Twelve words. Millions of 11-year-old boys, and now young girls, learn it when they join Boy Scouts. It was something that I had to memorize in order to earn my first step along the way to my Eagle Scout medal.
Each weekly meeting started with everyone saying them aloud. We were expected to follow them at all times. When a person achieves Eagle, they stand in front of people attending their Court of Honor and recite them and committing to continuing to follow them.
This could sound like indoctrination or maybe even a cult.

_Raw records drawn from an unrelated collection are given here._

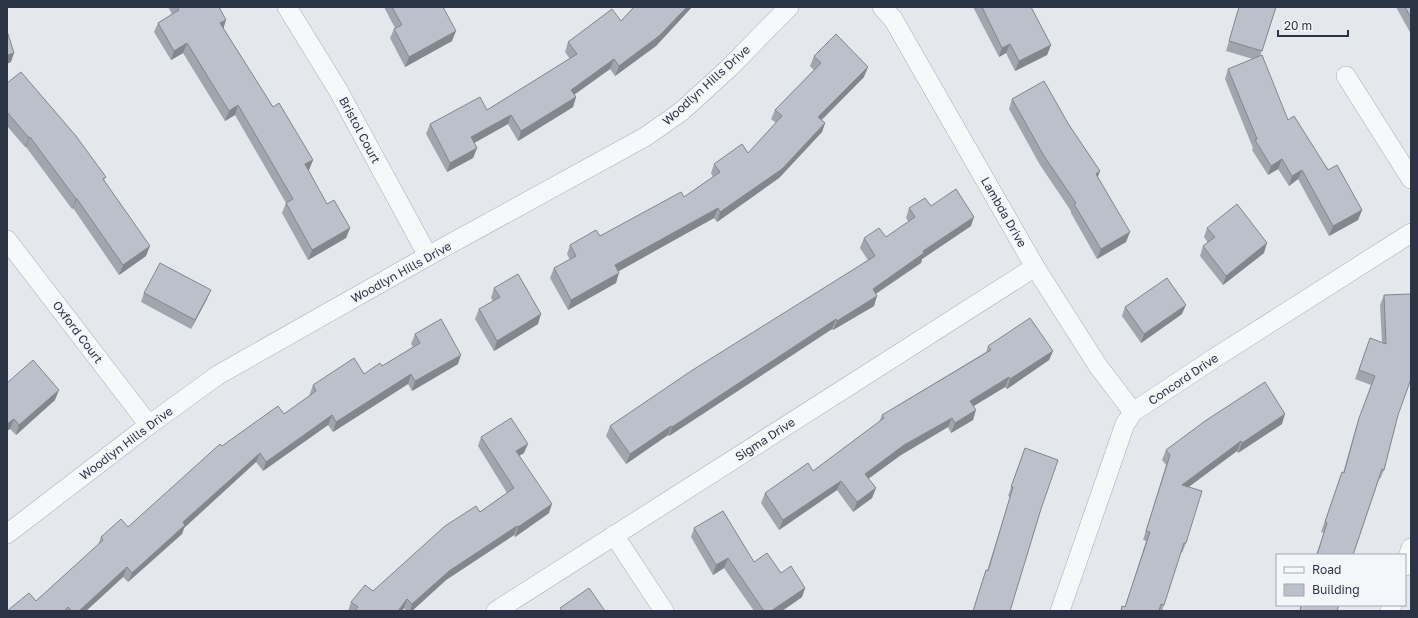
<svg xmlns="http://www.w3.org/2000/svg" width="1418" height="618" font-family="'Golos Text',sans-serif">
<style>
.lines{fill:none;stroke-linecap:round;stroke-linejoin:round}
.minor-casing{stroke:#a9aeb7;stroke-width:20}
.minor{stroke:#f7f8fa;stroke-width:19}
.wall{fill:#a1a5ae}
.shaded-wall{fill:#83868d}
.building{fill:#bbc0ca;stroke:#83868d}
.labels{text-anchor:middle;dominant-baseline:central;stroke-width:3;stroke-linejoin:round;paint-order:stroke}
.street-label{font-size:12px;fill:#2b3445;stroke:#f4f6f9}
</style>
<rect width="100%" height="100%" fill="#e4e7ec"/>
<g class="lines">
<defs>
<g id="minor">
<path d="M287 7 338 90 428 256"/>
<path d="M882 7 893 19 1035 267 1098 366 1133 412"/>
<path d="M1346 76 1411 179"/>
<path d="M7 240 149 425"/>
<path d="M7 534 149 425 218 375 428 256 645 137 682 111 729 68 789 7"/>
<path d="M614 535 664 611"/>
<path d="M1405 566 1411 548"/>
<path d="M496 611 1035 267"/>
<path d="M1060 611 1125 424 1133 412 1213 359 1411 233"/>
<path d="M1390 611 1392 605"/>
</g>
</defs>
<use href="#minor" class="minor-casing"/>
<use href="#minor" class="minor"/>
</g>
<g class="wall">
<path d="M168 7H219L223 28 273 107 313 160 309 170H308L327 204 350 228 346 238 308 260 282 213 286 203 235 115 225 121 183 53 171 60 154 32 158 23 172 14Z"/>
<path d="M384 7H443L452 41 405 67 390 38 394 29 395 28Z"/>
<path d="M634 7H692L656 46 615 76 610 69 574 95 576 97 573 107 518 141 508 124 474 143 477 148 473 158 447 172 426 134 430 124 487 110 570 59 565 52 568 42 621 21Z"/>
<path d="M973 7H1031L1051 45 1047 55 1015 71 1006 53 999 57Z"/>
<path d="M1239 7H1276L1260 56 1288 120 1362 210 1358 220 1329 236 1298 179 1289 186 1278 169 1268 175 1252 150 1253 148 1225 79 1228 69 1253 59 1226 51Z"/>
<path d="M1396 7H1411V34Z"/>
<path d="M814 56 864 77 822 120 825 123 822 132 779 178 717 222 714 218 618 271 616 283 568 310 550 278 554 268 570 260 567 254 570 245 600 236 684 197 713 177 711 173 714 164 748 153 776 123 771 119 775 110 814 70 810 66Z"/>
<path d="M7 83 106 177 104 180 146 256 119 275 73 208 72 209 26 147H25L7 126Z"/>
<path d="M1012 99 1069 125 1100 171 1098 177 1126 242 1097 259 1071 213V211L1040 165 1009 109Z"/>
<path d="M931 206 971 226 922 259 921 263 876 294 874 306 833 330 832 329 669 436 668 435 626 464 606 436 610 426 868 260 860 248 864 238 886 237 909 222 906 218 909 208Z"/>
<path d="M1207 228 1264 253 1223 285 1200 256 1203 246 1208 243 1204 237Z"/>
<path d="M494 288 538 324 494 351 475 319 479 309 493 301 491 298Z"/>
<path d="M144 293 207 299 191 329 141 302Z"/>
<path d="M1384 295 1398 415 1384 470 1380 479H1379L1353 555H1316L1324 533 1321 532 1342 472 1343 473 1356 427 1371 385 1355 379 1370 338 1382 343 1380 305Z"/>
<path d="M1125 307 1182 314 1141 343 1122 316Z"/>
<path d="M415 334 458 364 412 391 408 384 333 432 328 425 263 471 256 462 184 528 182 534 128 582 123 577 86 611H7L36 601 98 545 101 537 128 527 222 446 284 414 309 396 313 385 364 374 382 366 413 347 411 344Z"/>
<path d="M988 346 1053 351 1049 360 1007 389 1005 387 974 406 973 420 951 433 948 427 901 455 868 479 876 488 872 498 853 512 837 490 779 530 761 503 765 493 813 471 879 422 882 415 986 352Z"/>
<path d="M7 383 55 400 16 435 10 429Z"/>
<path d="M1282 424 1238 453 1237 451 1188 487 1186 543 1182 553 1181 552 1162 611H1120L1122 606 1125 607 1146 541 1143 540 1166 465 1162 460 1166 450Z"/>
<path d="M481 437 524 453 519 456 549 513 515 537 514 535 446 580 412 611H406L404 608 402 611H348L351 602 373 591 480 512 507 493 478 446Z"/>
<path d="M1025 448 1041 509 1010 611H973L983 580 986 570 987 571 1010 497 1008 496Z"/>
<path d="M694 528 754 562 781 573 805 588 802 597 782 611H754L724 568 713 575 691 537Z"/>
</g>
<g class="shaded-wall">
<path d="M687 7H692L656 46 615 76 619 66Z"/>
<path d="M226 20 223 30 220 23Z"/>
<path d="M456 31 452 41 405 67 409 57Z"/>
<path d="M187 43 183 53 171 60 174 51Z"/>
<path d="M1010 44 1006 53 999 57 1002 48Z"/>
<path d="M1051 45 1047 55 1015 71 1019 61Z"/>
<path d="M14 53 11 62 7 64V55Z"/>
<path d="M614 59 610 69 568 99 571 90Z"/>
<path d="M868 67 864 77 815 126 818 117Z"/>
<path d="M576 97 573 107 518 141 521 131Z"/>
<path d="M238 105 235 115 225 121 229 111Z"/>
<path d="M511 115 508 124 467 147 471 137Z"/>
<path d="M825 123 822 132 779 178 717 222 720 212Z"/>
<path d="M30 137 26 147H25L29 138Z"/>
<path d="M477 148 473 158 447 172 450 163Z"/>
<path d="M1282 159 1278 169 1268 175 1271 166Z"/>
<path d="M313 160 309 170 301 174 305 164Z"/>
<path d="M1302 170 1298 179 1289 186 1292 176Z"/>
<path d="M1100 171 1096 180V174Z"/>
<path d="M76 199H77L73 208 72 209Z"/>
<path d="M718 208 714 218 612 275 615 265Z"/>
<path d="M1362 210 1358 220 1329 236 1333 226Z"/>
<path d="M974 217 971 226 922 259 921 263 869 298 873 289 923 251Z"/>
<path d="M350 228 346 238 308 260 312 250Z"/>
<path d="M1130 232 1126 242 1097 259 1101 249Z"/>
<path d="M1267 243 1264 253 1223 285 1226 276Z"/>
<path d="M150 246 146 256 119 275 123 265Z"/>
<path d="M619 273 616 283 568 310 571 300Z"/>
<path d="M211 290 207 299 191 329 195 320Z"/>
<path d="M877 296 874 306 833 330 837 321Z"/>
<path d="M1186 305 1182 314 1141 343 1144 334Z"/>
<path d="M541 314 538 324 494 351 497 341Z"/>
<path d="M836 319 832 329 669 436 672 427Z"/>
<path d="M1053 351 1049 360 1007 389 1010 379Z"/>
<path d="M461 355 458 364 412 391 415 381Z"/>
<path d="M411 374 408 384 333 432 336 422Z"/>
<path d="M1009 377 1005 387 967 410 970 401Z"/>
<path d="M59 390 55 400 16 435 19 425Z"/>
<path d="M976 410 973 420 951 433 955 423Z"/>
<path d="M1285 414 1282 424 1238 453 1242 443Z"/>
<path d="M332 415 328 425 263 471 266 462Z"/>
<path d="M952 418 948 427 901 455 861 484 865 474 904 445Z"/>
<path d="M14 419 10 429 7 431V424Z"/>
<path d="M671 426 668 435 626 464 630 454Z"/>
<path d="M1241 441 1237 451 1178 495 1182 485Z"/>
<path d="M528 444 524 453 512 460 516 451Z"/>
<path d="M260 453 256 462 184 528 182 534 128 582 132 573 183 522Z"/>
<path d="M841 481 837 490 779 530 783 520Z"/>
<path d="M876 488 872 498 853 512 857 502Z"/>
<path d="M552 504 549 513 515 537 518 527Z"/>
<path d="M517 526 514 535 446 580 412 611H410L412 604 449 571Z"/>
<path d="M728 558 724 568 713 575 716 565Z"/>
<path d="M127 567 123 577 86 611H79Z"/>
<path d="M805 588 802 597 782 611H771Z"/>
<path d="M407 599 404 608 402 611H398Z"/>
</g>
<g class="building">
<path d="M177 7H219L226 20 220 23 273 107 279 103 313 160 305 164 327 204 334 200 350 228 312 250 286 203 293 199 238 105 229 111 187 43 174 51 158 23 179 10Z"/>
<path d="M392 7H443L456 31 409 57 394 29 402 25Z"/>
<path d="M634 7H687L659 36 619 66 614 59 571 90 576 97 521 131 511 115 471 137 477 148 450 163 430 124 480 97 487 110 577 54 568 42 612 9 621 21Z"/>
<path d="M982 7H1031L1051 45 1019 61 1010 44 1002 48Z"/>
<path d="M1239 7H1276L1262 51 1229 41Z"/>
<path d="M1405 7H1411V18Z"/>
<path d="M7 31 14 53 7 55Z"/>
<path d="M836 34 868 67 818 117 825 123 782 169 720 212 718 208 615 265 619 273 571 300 554 268 576 256 570 245 596 230 600 236 681 192 684 197 720 172 714 164 742 144 748 153 782 116 775 110 821 63 814 56Z"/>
<path d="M1262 55 1288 120 1294 116 1328 170 1337 165 1362 210 1333 226 1302 170 1292 176 1282 159 1271 166 1255 140 1257 139 1228 69Z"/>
<path d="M21 72 76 136 106 177 103 179 150 246 123 265 77 199H76L30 137 29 138 7 112V83Z"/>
<path d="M1044 81 1069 125 1100 171 1096 174 1130 232 1101 249 1074 204 1076 203 1044 156 1012 99Z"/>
<path d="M956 189 974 217 923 251 924 253 873 289 877 296 837 321 836 319 672 427 671 426 630 454 610 426 691 371 875 256 864 238 879 228 886 237 915 217 909 208 925 198 931 206Z"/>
<path d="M1237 204 1267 243 1226 276 1203 246 1215 237 1207 228Z"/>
<path d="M160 263 211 290 195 320 144 293Z"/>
<path d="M518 274 541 314 497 341 479 309 500 297 494 288Z"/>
<path d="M1167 278 1186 305 1144 334 1125 307Z"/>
<path d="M1411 294V379L1398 415 1384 470 1382 469 1353 555H1317L1327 523 1325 522 1342 472 1344 473 1359 418 1375 376 1359 370 1370 338 1386 344 1384 295Z"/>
<path d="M1030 318 1053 351 1010 379 1009 377 970 401 976 410 955 423 952 418 904 445 865 474 876 488 857 502 841 481 783 520 765 493 808 463 813 471 884 418 882 415 991 350 988 346Z"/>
<path d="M441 319 461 355 415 381 411 374 336 422 332 415 266 462 260 453 183 522 185 525 132 573 127 567 79 611H72L68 607 64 611H7L29 593 36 601 103 540 101 537 121 519 128 527 220 444 222 446 278 406 284 414 316 391 313 385 354 358 364 374 380 363 382 366 420 343 415 334Z"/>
<path d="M33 360 59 390 19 425 14 419 7 424V383Z"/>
<path d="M1265 382 1285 414 1242 443 1241 441 1182 485 1202 491 1186 543H1184L1164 605 1161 604 1159 611H1121L1122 606 1125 607 1150 532 1146 531 1170 455 1166 450 1205 421Z"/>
<path d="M511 418 528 444 516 451 552 504 518 527 517 526 449 571 412 604 407 599 398 611H355L358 607 351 602 365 585 373 591 445 526 476 506 480 512 514 488 481 437Z"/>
<path d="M1025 448 1058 460 1041 509 1010 611H973L986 570 988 571 1013 487H1011Z"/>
<path d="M723 511 754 562 767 553 781 573 791 566 805 588 771 611H764L728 558 716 565 694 528Z"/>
<path d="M589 588 605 611H562L560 608Z"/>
<path d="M1301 605H1339L1337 611H1300Z"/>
</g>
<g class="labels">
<g class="street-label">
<text transform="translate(706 85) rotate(-42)">Woodlyn Hills Drive</text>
<text transform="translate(360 130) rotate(62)">Bristol Court</text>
<text transform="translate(1004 212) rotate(60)">Lambda Drive</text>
<text transform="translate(401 272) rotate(-29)">Woodlyn Hills Drive</text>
<text transform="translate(78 332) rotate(53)">Oxford Court</text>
<text transform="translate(1183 379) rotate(-34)">Concord Drive</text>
<text transform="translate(765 439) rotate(-33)">Sigma Drive</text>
<text transform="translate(126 443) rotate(-37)">Woodlyn Hills Drive</text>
</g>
</g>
<rect width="1418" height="618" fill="none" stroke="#2b3445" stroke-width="16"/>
<rect x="1276" y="554" width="130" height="52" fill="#f4f6f9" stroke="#a4a8b1"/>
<rect x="1284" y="567" width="20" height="6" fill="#f7f8fa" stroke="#a4a8b1"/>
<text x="1312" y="574" font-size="12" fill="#2b3445">Road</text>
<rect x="1284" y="584" width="20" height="12" fill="#bbc0ca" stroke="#a4a8b1"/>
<text x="1312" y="594" font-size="12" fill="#2b3445">Building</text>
<path d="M1278 30v6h70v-6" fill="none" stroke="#2b3445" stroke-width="2"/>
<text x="1284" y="30" font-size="12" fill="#2b3445" stroke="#f4f6f9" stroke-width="3" paint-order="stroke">20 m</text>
</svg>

Some organizations could take a lesson on how to establish and then reinforce a culture within their organization. A culture must reinforce its core values and the Boy Scouts did that at every opportunity which for me meant more than 500 times standing with my peers and adults and reciting these words from memory.
So what are these twelve words? The Scout Law.
A Scout is Trustworthy, Loyal, Helpful, Friendly, Courteous, Kind, Obedient, Cheerful, Thrifty, Brave, Clean, and Reverent.
Over the years I found myself returning to them again and again whenever I ran into those ethical dilemmas we all find ourselves in.
Why? Through experience, when I stayed true to the law, things just went better in life and — it was the right thing to do.
Following a series of high profile ethical lapses that occurred at companies like Enron, a number of universities and colleges added ethics courses to their MBA curriculums. Why MBA courses? The theory being that their graduates would become the future corporate leaders and these courses would then create ethical corporations.
Most recently engineering and science majors are following suit. The logical reaction of high profile cases like Theranose, the shocking increase in the number of scientific research work that has been retracted for fraudulent results and more recently the ethical lapses in the use of personal information at social media and search companies.
Will these new courses suddenly transform ethics in business, science, and engineering? I’m afraid not. Waiting until someone is college age to start teaching them ethics puts way too much of a burden on the course instructors. If we want to ingrain the societal expectation of ethical behavior, the foundations of ethics are something that a person internalizes and commits to over many years. I don’t believe one or two courses is enough.
Is the Scout Law just some random words aimed at creating a false ideal – or is is there some basis to why these specific 12 words? The law came from the Bushido code of the Japanese Samurai, laws of honor of the American Indians, the code of chivalry of European knights, and from the Zulu fighters that the founder of Boy Scouts, Lord Baden-Powell, had fought against.
What does this talk of ethics have to do with innovation and creativity?
With the possibility that artificial intelligence (AI) and other technologies being used unethically, we are being asked to confront the ethics of what we invent. Is an innovation ethical or unethical? It could be argued that any innovation could be created with the best of intentions but applied and used unethically.
Chlorine is used in many industrial and household items that are beneficial yet in WWI it was used as a chemical weapon. Is chlorine ethical or unethical?
It’s not the innovation but how we use the innovation that defines its ethics.
What standard should we use as a global society to define ethics? We sometimes just need to recommit and remind ourselves of what it means to be a positive ethical contributor to society, to be someone who others see as setting a standard rather than blindly following others. To be someone our kids and grandkids look up to.
Why not the Scout Law or something close to it?
I’m fully committed to the Scout Law given my years in Scouting. Like all previous Eagle Scouts, I recited the Scout Law during my Court of Honor as an 18-year-old and committed to following it.
Here is a modified version of the Scout Law for all of us …
I commit to being Trustworthy, Loyal, Helpful, Friendly, Courteous, Kind, Obedient, Cheerful, Thrifty, Brave, Clean, and Reverent.
Am I perfect? No! If each of us held each other accountable in a loyal, helpful, friendly, courteous and kind way, society would be a better place.
To understand what I mean by each word in the Scout Law, I will be including an expanded definition in my blog post for this episode.
What standard of ethics have you defined for yourself and your team?
Does your team know the ethics you expect from them?
Do you hold everyone, yourself included, in your organization to that standard?
As the saying goes,
You get the team you deserve based on the worst actions you permit to happen.
Let’s set the standard for ethics in innovation.
I’m Phil McKinney and thanks for listening.